Directive:
Go through the material and copy every line in which "assign" appears.

Given information:
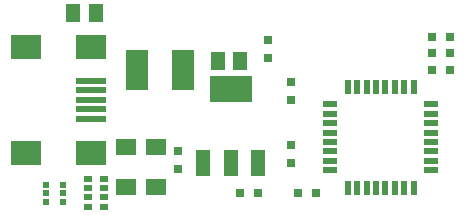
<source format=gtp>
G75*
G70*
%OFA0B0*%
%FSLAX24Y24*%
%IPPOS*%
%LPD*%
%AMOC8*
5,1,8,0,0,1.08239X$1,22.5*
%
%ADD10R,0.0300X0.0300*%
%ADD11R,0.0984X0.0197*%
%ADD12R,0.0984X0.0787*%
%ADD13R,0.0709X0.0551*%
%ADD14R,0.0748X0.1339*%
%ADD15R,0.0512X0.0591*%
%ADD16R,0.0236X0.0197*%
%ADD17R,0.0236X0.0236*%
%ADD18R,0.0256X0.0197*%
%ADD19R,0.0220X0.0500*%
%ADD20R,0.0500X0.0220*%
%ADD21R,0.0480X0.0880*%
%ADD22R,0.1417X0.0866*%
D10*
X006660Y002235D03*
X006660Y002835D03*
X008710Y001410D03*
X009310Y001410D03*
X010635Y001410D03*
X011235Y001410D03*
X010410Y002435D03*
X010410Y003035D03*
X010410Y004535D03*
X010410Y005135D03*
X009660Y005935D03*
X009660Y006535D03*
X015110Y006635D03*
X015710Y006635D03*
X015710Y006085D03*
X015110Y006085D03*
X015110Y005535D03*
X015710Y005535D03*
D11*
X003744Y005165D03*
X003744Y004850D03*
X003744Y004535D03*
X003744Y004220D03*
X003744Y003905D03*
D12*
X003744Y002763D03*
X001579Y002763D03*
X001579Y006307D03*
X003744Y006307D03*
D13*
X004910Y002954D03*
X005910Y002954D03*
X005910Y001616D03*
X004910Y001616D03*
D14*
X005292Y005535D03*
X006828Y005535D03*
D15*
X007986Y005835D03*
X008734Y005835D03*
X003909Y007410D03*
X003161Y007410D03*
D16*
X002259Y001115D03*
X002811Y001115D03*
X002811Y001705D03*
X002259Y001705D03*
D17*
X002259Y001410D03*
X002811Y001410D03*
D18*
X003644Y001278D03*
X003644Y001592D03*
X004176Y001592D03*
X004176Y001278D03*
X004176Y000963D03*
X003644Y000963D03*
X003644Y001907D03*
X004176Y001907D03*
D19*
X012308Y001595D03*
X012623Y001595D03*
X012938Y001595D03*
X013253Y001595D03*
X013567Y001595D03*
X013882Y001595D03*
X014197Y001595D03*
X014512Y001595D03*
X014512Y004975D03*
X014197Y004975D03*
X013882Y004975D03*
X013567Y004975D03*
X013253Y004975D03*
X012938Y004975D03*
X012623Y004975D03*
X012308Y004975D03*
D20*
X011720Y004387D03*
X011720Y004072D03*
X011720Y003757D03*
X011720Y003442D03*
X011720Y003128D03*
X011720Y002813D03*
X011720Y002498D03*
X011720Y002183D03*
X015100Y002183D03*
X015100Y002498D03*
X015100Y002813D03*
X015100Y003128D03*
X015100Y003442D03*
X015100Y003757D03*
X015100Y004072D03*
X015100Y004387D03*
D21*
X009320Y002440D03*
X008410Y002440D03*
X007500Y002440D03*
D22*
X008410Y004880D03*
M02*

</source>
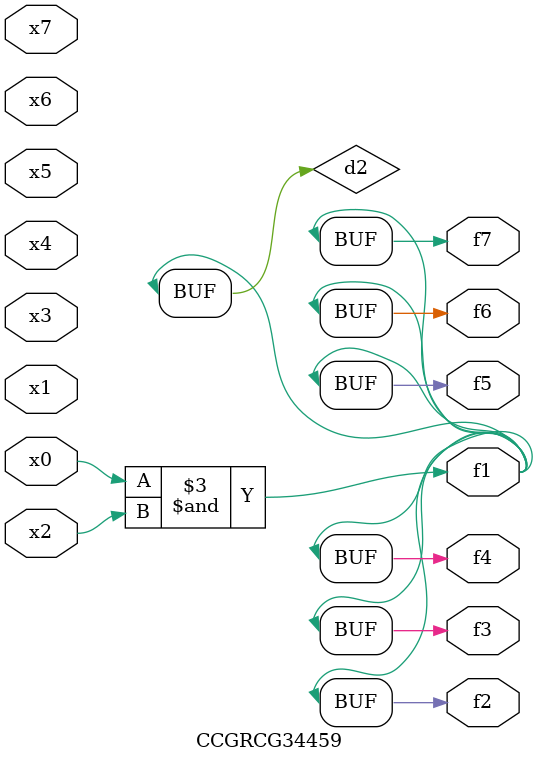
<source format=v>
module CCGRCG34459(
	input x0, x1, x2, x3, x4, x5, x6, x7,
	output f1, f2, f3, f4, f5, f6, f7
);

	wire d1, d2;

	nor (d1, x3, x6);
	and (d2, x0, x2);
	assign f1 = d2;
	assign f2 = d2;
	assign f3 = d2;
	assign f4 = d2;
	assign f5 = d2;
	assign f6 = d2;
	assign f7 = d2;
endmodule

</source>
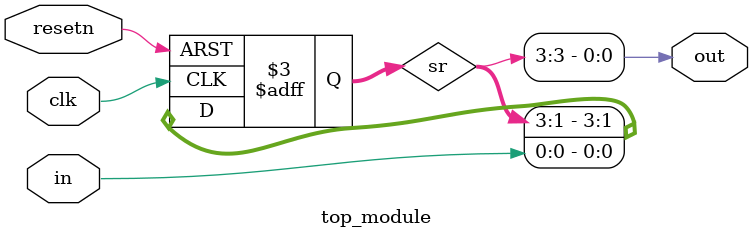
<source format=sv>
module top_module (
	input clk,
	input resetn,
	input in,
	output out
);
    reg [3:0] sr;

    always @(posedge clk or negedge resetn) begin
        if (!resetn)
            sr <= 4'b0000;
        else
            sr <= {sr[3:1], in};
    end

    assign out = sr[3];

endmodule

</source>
* * *
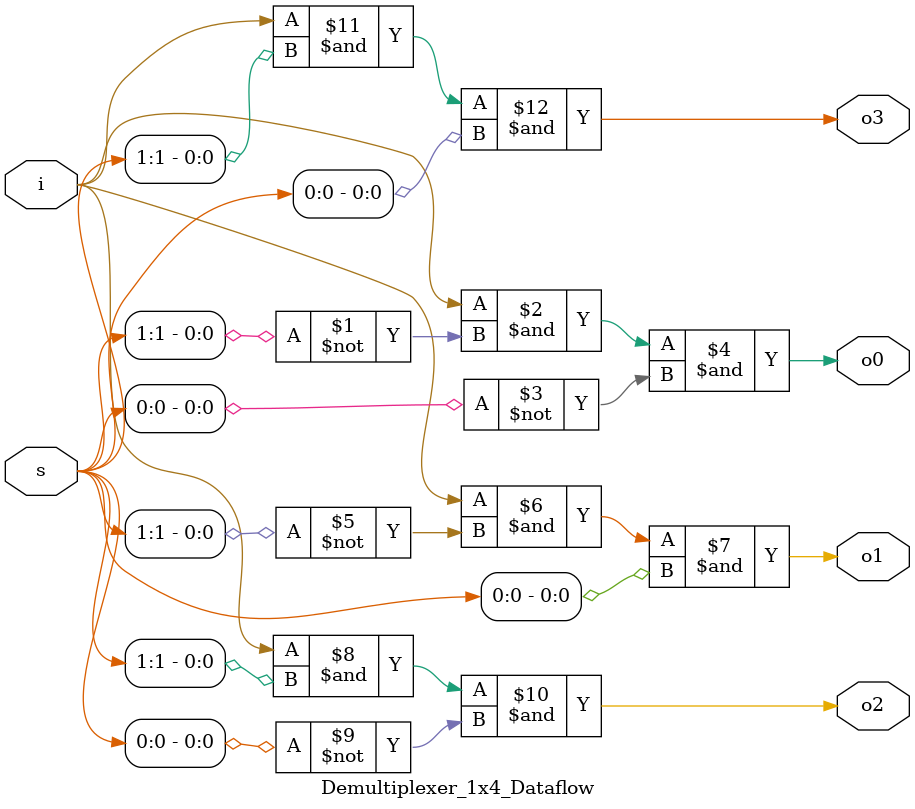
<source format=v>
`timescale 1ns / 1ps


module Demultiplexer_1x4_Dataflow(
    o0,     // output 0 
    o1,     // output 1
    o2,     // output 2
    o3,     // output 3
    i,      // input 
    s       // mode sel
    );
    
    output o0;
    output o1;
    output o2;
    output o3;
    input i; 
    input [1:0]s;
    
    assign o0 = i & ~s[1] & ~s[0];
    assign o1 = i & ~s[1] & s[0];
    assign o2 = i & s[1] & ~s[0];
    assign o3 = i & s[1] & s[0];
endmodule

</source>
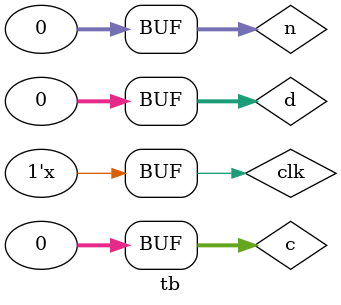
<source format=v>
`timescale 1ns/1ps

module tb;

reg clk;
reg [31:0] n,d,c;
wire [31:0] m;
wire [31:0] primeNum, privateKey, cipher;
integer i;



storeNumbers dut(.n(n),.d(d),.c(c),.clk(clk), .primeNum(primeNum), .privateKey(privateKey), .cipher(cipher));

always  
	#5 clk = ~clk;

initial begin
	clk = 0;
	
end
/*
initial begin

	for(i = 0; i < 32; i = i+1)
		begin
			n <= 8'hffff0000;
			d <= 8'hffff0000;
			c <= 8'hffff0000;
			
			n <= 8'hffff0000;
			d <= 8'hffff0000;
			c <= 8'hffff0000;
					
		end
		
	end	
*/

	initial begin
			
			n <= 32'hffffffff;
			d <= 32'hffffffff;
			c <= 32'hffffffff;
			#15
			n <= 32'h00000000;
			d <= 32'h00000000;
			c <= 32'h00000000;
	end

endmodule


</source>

Response to the exercise:
	assign f1 = d2;
	assign f2 = d2;
	assign f3 = d2;
	assign f4 = d2;
	assign f5 = d2;
	assign f6 = d2;
	assign f7 = d2;
    assign out = sr[3];
    assign o0 = i & ~s[1] & ~s[0];
    assign o1 = i & ~s[1] & s[0];
    assign o2 = i & s[1] & ~s[0];
    assign o3 = i & s[1] & s[0];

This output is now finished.